Many of us were taught, from a young age, to take advantage of any opportunity that could further our knowledge and strengthen our beliefs.
As we grow, we are likely to be presented with more freedom to choose which paths we will take, who we will follow, and who/what we will leave behind. This is all part of the process of becoming an individual- a unique identity with personal beliefs, opinions, characteristics and personality.
Much of who we are is defined by what we believe in and how we believe the world should work. In plain terms, political beliefs, for many, are a defining factor in our identity.
Politics, especially those concerning the distribution of power, is a widely talked about and debated issue in our nation, as well as on this campus. As young voters, politicians make it a point to appeal to our needs with the hope that they can count on our vote now and forevermore.
This past week the Davis community welcomed candidate Ron Paul to speak at the university campus on behalf of the Youth for Ron Paul chapter here at UC Davis. For many attendees (including myself) this was the first time they had seen a politician speak, let alone a running candidate for the presidential race.
As a registered democrat, I jumped on the opportunity to see Ron Paul. Many of my friends thought it weird that I, a strong democrat would want to hear a Libertarian speak. I brushed off the shaking heads and laughs because I saw this as an opportunity to learn, and learn I did.
I had no idea that there was even a chapter of “Youth for Ron Paul” here at UC Davis until last week, nor did I realize that there was such a large group of supporters in our community for the 76 year old, Texas, House of Representatives member and candidate.
The public rally took place on Thursday, May 3, at 7pm on the west quad behind the Memorial Union on campus.
Well before six o’clock a crowd began to form. Hundreds of students, community members, families, children, and campaign managers stood shoulder-to-shoulder waiting for the candidate to come on stage.
The diversity and size of the crowd resembled that of November 21st when Chancellor Katehi spoke to students and community members for the first time since the pepper-spraying incident.
Supporters brought handmade signs and flyers, signs and pamphlets were distributed before the event.
This Ron Paul anthem played through the speakers before the event.
When Ron Paul did take the stage (which I might add, was well after 7 o’clock) many members of the crowd began to chant “President Paul, President Paul,” over and over again.
For those of you who don’t know, Ron Paul is a “Libertarian”, though he swings more to the right than the left. Still, many of his fellow politicians know him as “Dr. No” because he has voted no on a number of issues.
At the rally, Paul motivated the crowd with his beliefs on ending the war, getting rid of the federal reserve, and restoring the United States of America with a smaller government.
What interested me the most was that Paul’s campaign had made such an impression on individuals my age. Perhaps this is because Paul, unlike his republican or democratic competitors, is an idealist. Like Paul, many of today’s youth want to rebel against the current form of government. Paul himself believes that we have too much government control, too many laws, and that our freedoms are being compromised.

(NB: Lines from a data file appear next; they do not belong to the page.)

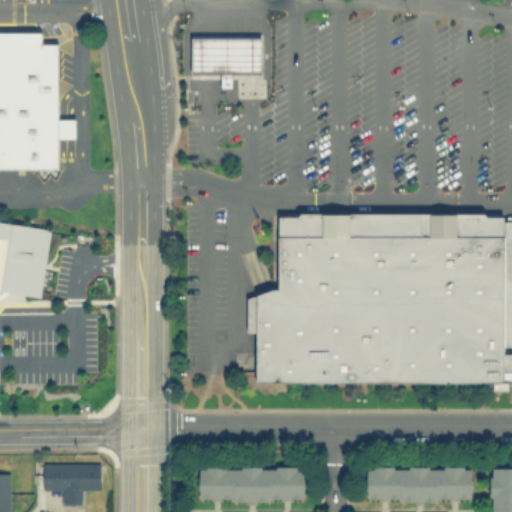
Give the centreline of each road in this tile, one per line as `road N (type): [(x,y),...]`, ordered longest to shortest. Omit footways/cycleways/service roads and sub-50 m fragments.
road 1 (residential): [(511,428),(139,430)]
road 2 (tertiary): [(139,242),(124,0)]
road 3 (tertiary): [(139,430),(139,242)]
road 4 (tertiary): [(139,430),(0,430)]
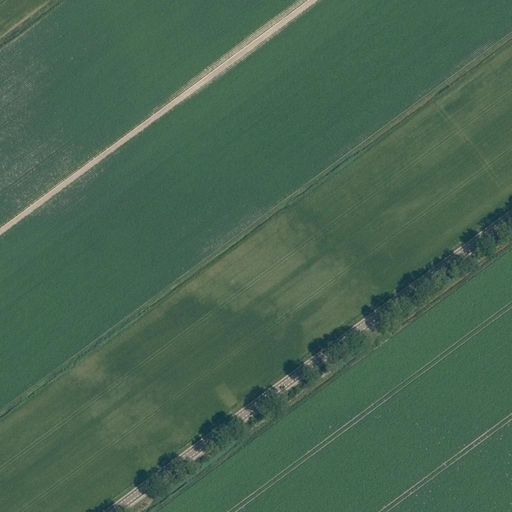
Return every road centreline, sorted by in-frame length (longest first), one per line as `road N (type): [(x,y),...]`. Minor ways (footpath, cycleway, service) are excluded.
road 1 (tertiary): [(115,511),(511,218)]
road 2 (track): [(319,0),(0,236)]
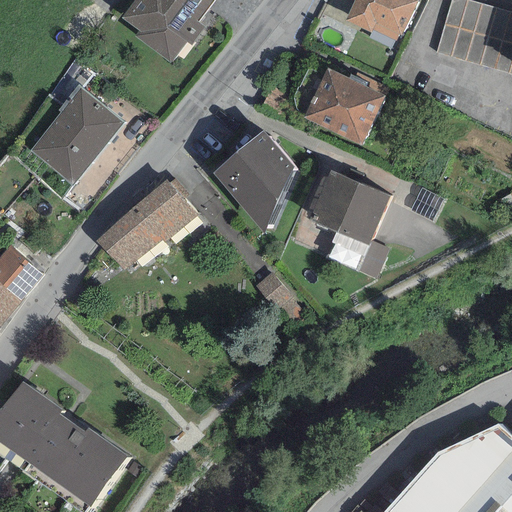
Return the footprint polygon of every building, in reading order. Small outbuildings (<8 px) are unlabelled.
[(133,0),(120,17),(138,31),(135,36),(171,64),(188,41),(192,44),(204,28),(197,22),(213,0),(133,0)] [(417,0),(416,0),(353,0),(344,20),(369,32),(371,28),(398,40),(417,0)] [(511,12),(467,0),(451,0),(436,53),(511,75),(511,12)] [(348,79),(327,69),(303,118),(360,146),(384,96),(365,87),(366,83),(350,75),(348,79)] [(125,122),(78,84),(57,110),(61,112),(29,150),(72,186),(125,122)] [(263,130),(212,173),(263,235),(294,167),(263,130)] [(390,196),(331,170),(311,214),(318,217),(315,224),(368,247),(370,241),(390,196)] [(166,180),(96,241),(123,271),(163,240),(165,242),(198,215),(183,199),(189,195),(176,179),(168,184),(166,180)] [(444,199),(421,188),(409,211),(432,222),(444,199)] [(388,249),(370,241),(368,247),(358,272),(375,279),(388,249)] [(44,275),(9,246),(0,256),(0,271),(1,272),(0,272),(0,283),(21,302),(44,275)] [(0,327),(21,302),(0,283),(0,327)] [(127,456),(21,382),(0,411),(0,443),(90,508),(127,456)] [(511,511),(511,454),(462,511),(511,511)]
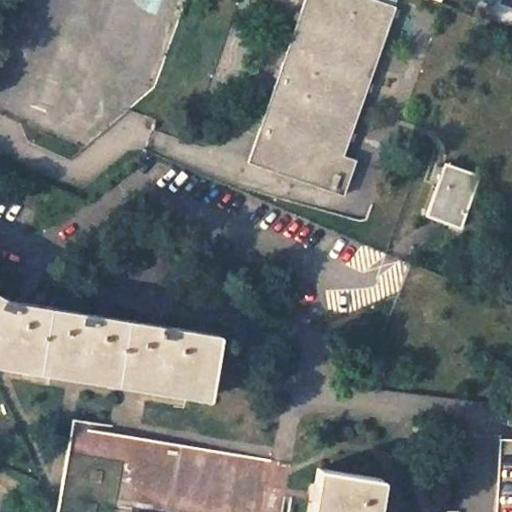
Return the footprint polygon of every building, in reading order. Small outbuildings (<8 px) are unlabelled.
[(354,161),(343,157),(392,10),(362,0),(303,0),(246,165),(342,197),(354,161)] [(480,179),(447,167),(429,220),(462,231),(480,179)] [(221,336),(164,327),(14,304),(0,295),(0,363),(210,398),(221,336)] [(283,459),(274,458),(78,424),(74,424),(59,511),(285,511),(295,462),(283,459)] [(377,511),(384,476),(322,465),(313,511),(377,511)]
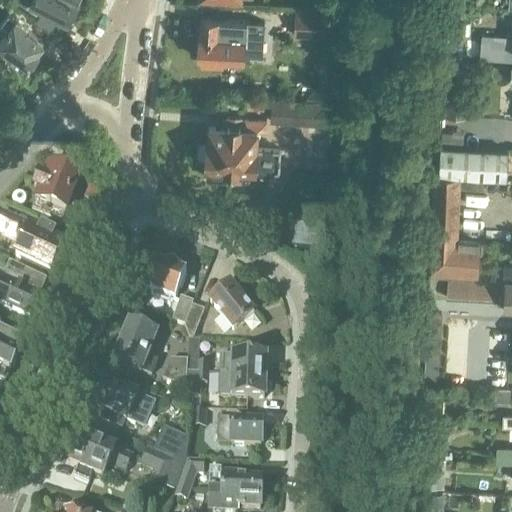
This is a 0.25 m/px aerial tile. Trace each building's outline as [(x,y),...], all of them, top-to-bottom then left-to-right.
[(38,13),(53,21),(58,11),(69,16),(76,0),(35,0),(42,3),(38,13)] [(297,13),(296,40),(337,42),(339,15),(297,13)] [(9,62),(23,72),(28,65),(29,66),(39,52),(37,51),(43,43),(25,29),(27,26),(16,19),(8,14),(0,24),(0,27),(6,32),(0,40),(0,44),(15,55),(9,62)] [(203,62),(223,63),(223,56),(243,57),(244,39),(257,40),(258,22),(201,19),(199,55),(203,55),(203,62)] [(444,71),(442,115),(461,116),(463,72),(444,71)] [(331,128),(333,104),(272,101),(270,123),(331,128)] [(276,172),(279,172),(280,149),(256,148),(257,130),(266,131),(267,121),(241,119),(241,118),(228,117),(228,128),(209,127),(206,167),(207,167),(206,180),(226,181),(227,168),(257,170),(261,175),(271,176),(276,172)] [(511,181),(511,163),(511,151),(443,149),(442,178),(511,181)] [(64,221),(65,216),(66,216),(69,209),(73,210),(81,190),(77,189),(80,181),(48,169),(43,181),(39,179),(34,193),(38,195),(34,204),(35,204),(31,214),(46,220),(61,226),(64,221)] [(431,241),(429,278),(482,280),(484,244),(457,243),(459,190),(473,190),(484,191),(484,180),(434,178),(431,241)] [(15,261),(49,277),(64,247),(52,241),(54,237),(41,231),(39,235),(0,216),(0,234),(22,245),(15,261)] [(86,222),(75,217),(70,228),(81,233),(86,222)] [(295,224),(293,247),(316,249),(318,226),(295,224)] [(142,290),(175,302),(186,273),(179,270),(180,267),(164,262),(163,264),(153,261),(142,290)] [(511,268),(503,268),(503,282),(511,282),(511,268)] [(0,312),(29,326),(38,306),(37,305),(38,303),(42,302),(44,297),(43,293),(44,290),(9,273),(4,284),(0,282),(0,312)] [(448,280),(447,301),(470,302),(471,281),(448,280)] [(504,303),(503,311),(511,311),(511,282),(505,282),(504,303)] [(209,302),(232,332),(253,315),(251,313),(254,310),(247,301),(244,304),(229,286),(209,302)] [(172,323),(184,327),(191,309),(193,305),(181,300),(172,323)] [(202,313),(191,309),(184,327),(185,327),(189,340),(192,340),(202,313)] [(141,373),(152,377),(157,364),(146,360),(156,337),(129,326),(120,349),(115,350),(112,357),(115,360),(114,364),(140,374),(141,373)] [(0,382),(4,384),(8,375),(9,375),(18,358),(17,357),(22,347),(0,335),(0,382)] [(187,372),(187,374),(207,375),(207,364),(198,364),(199,341),(189,340),(189,350),(187,372)] [(219,375),(218,378),(265,379),(265,373),(267,371),(268,365),(265,362),(265,358),(232,357),(232,358),(217,360),(219,375)] [(162,382),(184,390),(186,363),(170,362),(162,382)] [(197,384),(206,385),(207,375),(187,374),(186,390),(196,390),(197,384)] [(265,379),(218,378),(218,398),(230,399),(264,400),(264,396),(266,395),(267,387),(264,385),(265,379)] [(155,405),(146,401),(136,397),(124,392),(123,395),(104,387),(94,410),(125,424),(126,423),(135,427),(144,431),(155,405)] [(444,394),(430,393),(430,415),(443,416),(444,394)] [(192,412),(191,429),(204,430),(205,412),(192,412)] [(503,429),(511,428),(511,414),(504,414),(503,429)] [(229,447),(260,448),(260,447),(263,444),(264,436),(261,433),(261,423),(230,421),(230,422),(218,421),(216,446),(229,446),(229,447)] [(425,425),(424,458),(442,458),(443,425),(425,425)] [(154,453),(185,466),(190,437),(165,427),(154,453)] [(78,470),(74,480),(88,486),(92,476),(102,481),(108,466),(125,473),(130,459),(103,448),(106,442),(93,436),(90,442),(79,438),(68,466),(78,470)] [(501,462),(511,462),(511,446),(501,446),(501,462)] [(150,482),(163,487),(176,492),(185,467),(172,463),(147,452),(141,466),(154,472),(150,482)] [(421,460),(420,488),(436,489),(438,461),(421,460)] [(177,488),(189,492),(195,476),(202,476),(203,464),(186,463),(185,466),(185,467),(177,488)] [(209,474),(209,493),(260,495),(261,492),(263,489),(263,485),(261,482),(261,480),(237,479),(237,475),(222,474),(209,474)] [(189,492),(177,488),(174,497),(186,502),(189,492)] [(260,495),(209,493),(208,511),(211,511),(236,511),(236,509),(260,511),(260,507),(262,505),(262,500),(260,497),(260,495)] [(443,511),(445,495),(420,494),(419,511),(443,511)]
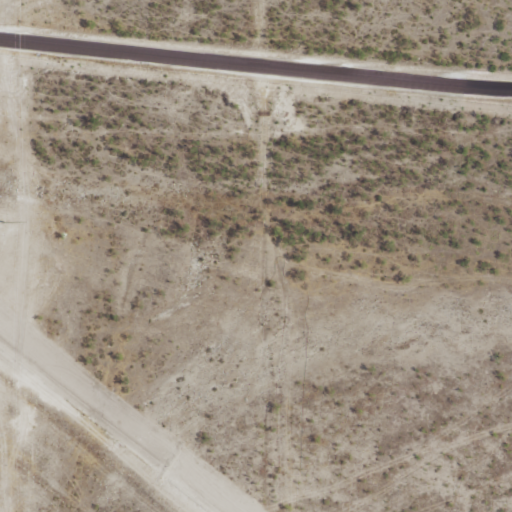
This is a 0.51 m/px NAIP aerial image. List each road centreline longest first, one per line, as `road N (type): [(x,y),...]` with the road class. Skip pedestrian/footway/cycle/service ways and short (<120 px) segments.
road 1 (residential): [(511,75),(258,68),(0,44)]
road 2 (track): [(271,511),(256,0)]
road 3 (track): [(268,253),(511,268)]
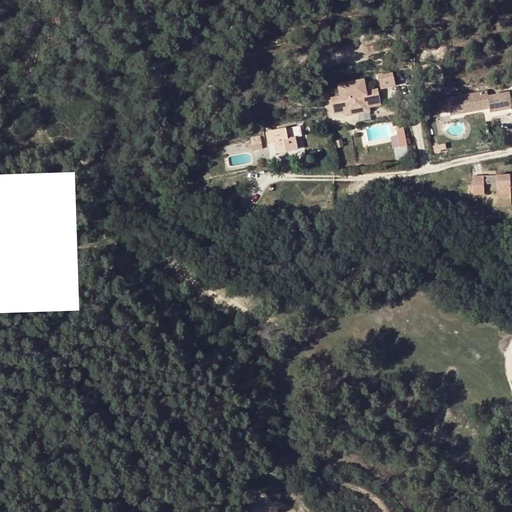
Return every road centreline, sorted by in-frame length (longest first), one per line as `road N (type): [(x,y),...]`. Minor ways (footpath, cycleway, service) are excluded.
road 1 (track): [(0,104),(14,142),(42,139),(92,221),(228,387),(285,486),(311,511)]
road 2 (residential): [(334,177),(424,170),(511,149)]
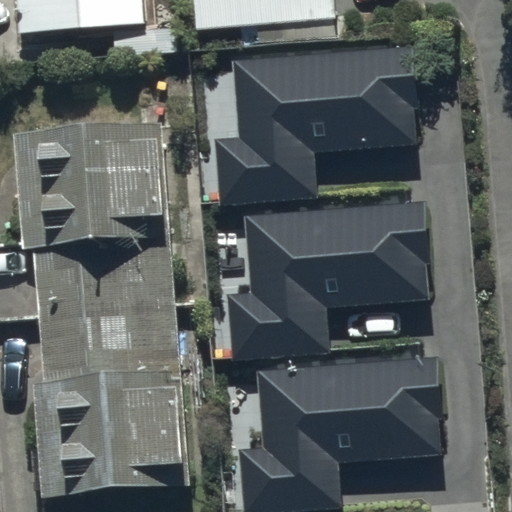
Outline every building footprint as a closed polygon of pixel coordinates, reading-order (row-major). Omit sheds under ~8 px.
[(21,0),(24,34),(143,24),(141,0),(21,0)] [(190,0),(193,30),(338,18),(337,0),(190,0)] [(317,149),(420,142),(413,44),(232,56),(238,134),(211,136),(215,203),(320,195),(317,149)] [(162,119),(15,130),(24,248),(32,247),(42,380),(30,381),(39,499),(188,488),(162,119)] [(329,307),(432,300),(425,202),(244,214),(250,292),(223,294),(228,361),(332,353),(329,307)] [(240,453),(243,511),(342,511),(339,466),(448,459),(441,360),(258,372),(263,452),(240,453)]
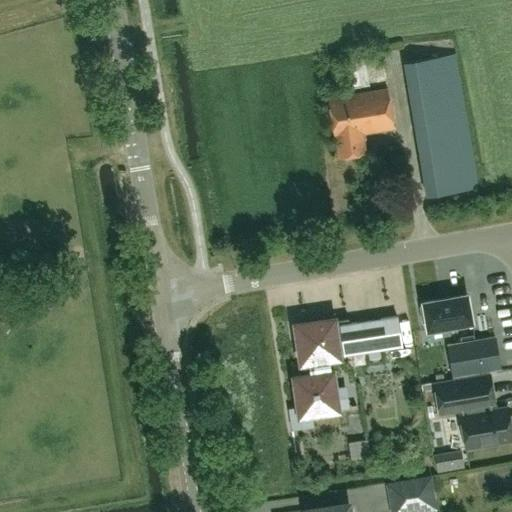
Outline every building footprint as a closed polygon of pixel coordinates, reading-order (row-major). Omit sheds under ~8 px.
[(478,187),(457,55),(402,64),(424,196),(478,187)] [(387,88),(329,98),(335,137),(336,137),(339,157),(367,152),(363,133),(394,128),(387,88)] [(422,322),(426,321),(427,330),(472,322),(467,295),(423,302),(423,305),(419,306),(422,322)] [(401,346),(396,316),(333,326),(333,322),(334,321),(334,320),(296,326),(302,362),(303,362),(303,361),(309,360),(311,376),(295,378),(299,407),(288,408),(291,425),(310,422),(308,413),(344,408),(342,392),(335,394),(329,358),(337,356),(401,346)] [(495,337),(448,345),(453,376),(500,368),(495,337)] [(470,408),(489,404),(495,403),(490,374),(435,383),(440,413),(470,408)] [(489,404),(470,408),(471,414),(460,415),(466,447),(511,438),(511,430),(511,431),(511,430),(511,416),(509,415),(508,407),(490,410),(489,404)] [(462,455),(435,460),(437,472),(464,467),(462,455)] [(421,511),(436,509),(430,475),(385,483),(390,511),(421,511)] [(352,511),(351,500),(303,507),(303,511),(352,511)]
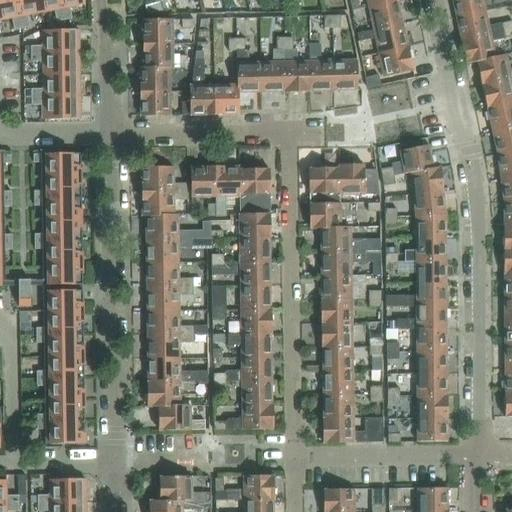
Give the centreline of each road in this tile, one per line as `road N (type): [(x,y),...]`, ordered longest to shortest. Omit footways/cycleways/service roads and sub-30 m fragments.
road 1 (residential): [(476,454),(477,206),(444,70),(437,0)]
road 2 (residential): [(107,464),(117,410),(116,367),(106,344),(113,133)]
road 3 (residential): [(291,457),(293,129)]
road 4 (residential): [(291,457),(476,454)]
road 5 (residential): [(113,133),(293,129)]
road 6 (residential): [(113,133),(98,0)]
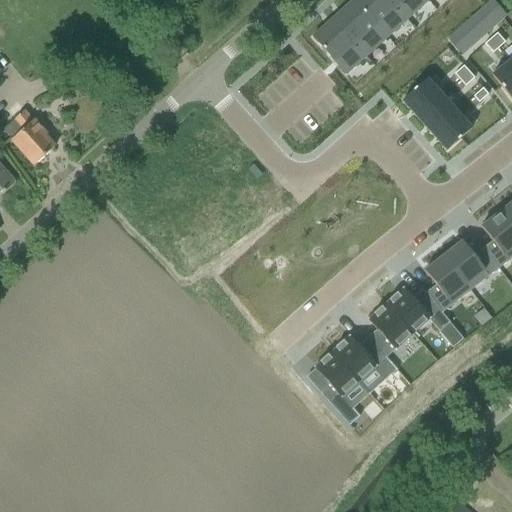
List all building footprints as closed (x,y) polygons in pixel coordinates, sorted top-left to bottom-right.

Paul wants to decentralize power so that citizens can obtain maximized freedom of choice. For many, young and old, this is a dream come true.
Paul continued to talk about restoring America as a place where we have more freedom.
“The fruits of our labors are ours, not the governments,” said Paul.
The rally lasted less than an hour and left no room for questions. It was short and sweet.
Even though I have no plans to vote for Ron Paul in the upcoming election, the experience was one I will not soon forget.
As the youth of America we have a tremendous opportunity to shape the world we wish to live in – no matter what your political affiliation.